### Items from a dataset

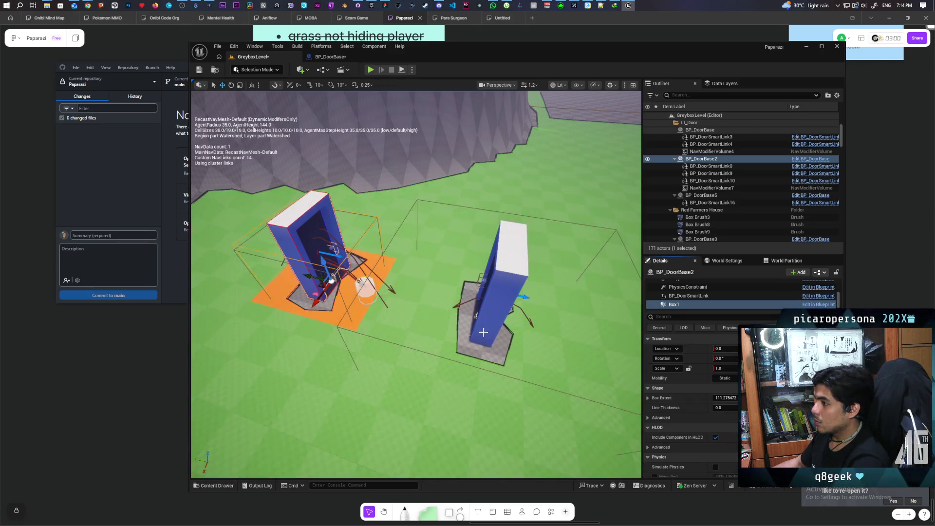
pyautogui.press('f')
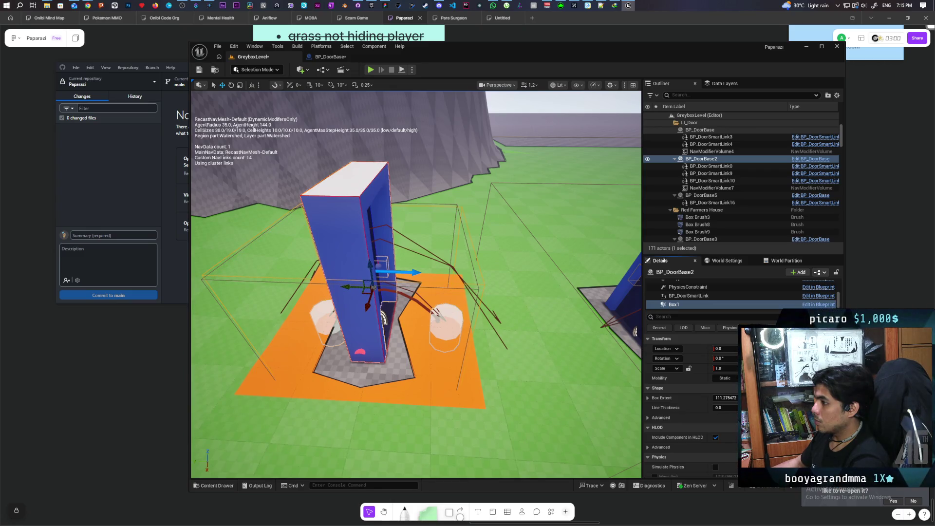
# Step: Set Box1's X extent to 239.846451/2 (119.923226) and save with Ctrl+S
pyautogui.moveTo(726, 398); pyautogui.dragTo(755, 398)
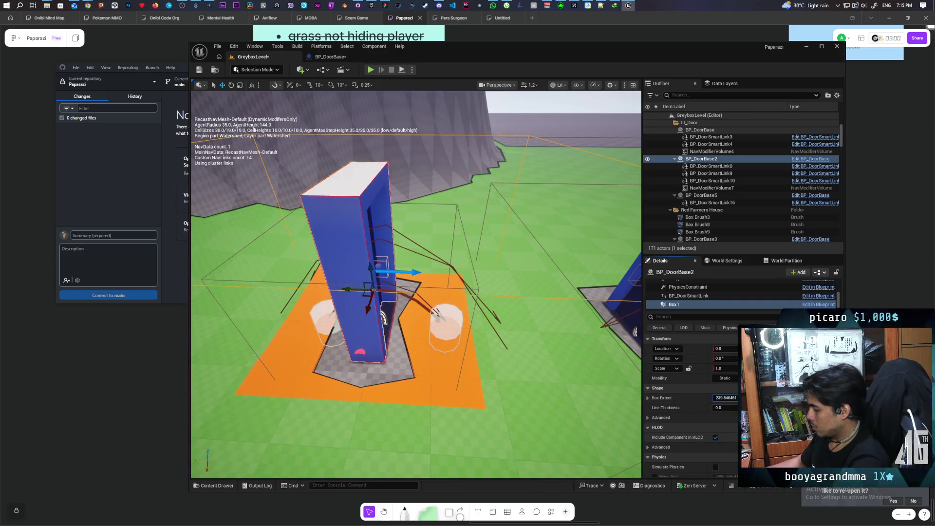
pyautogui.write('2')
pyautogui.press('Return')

### Problem to solve
All of the entries need to be copied exactly, minus any pictures.

### Output for this task
pyautogui.press('f')
# Step: Set Box1's X extent to 239.846451/2 (119.923226) and save with Ctrl+S
pyautogui.moveTo(726, 398); pyautogui.dragTo(755, 398)
pyautogui.write('2')
pyautogui.press('Return')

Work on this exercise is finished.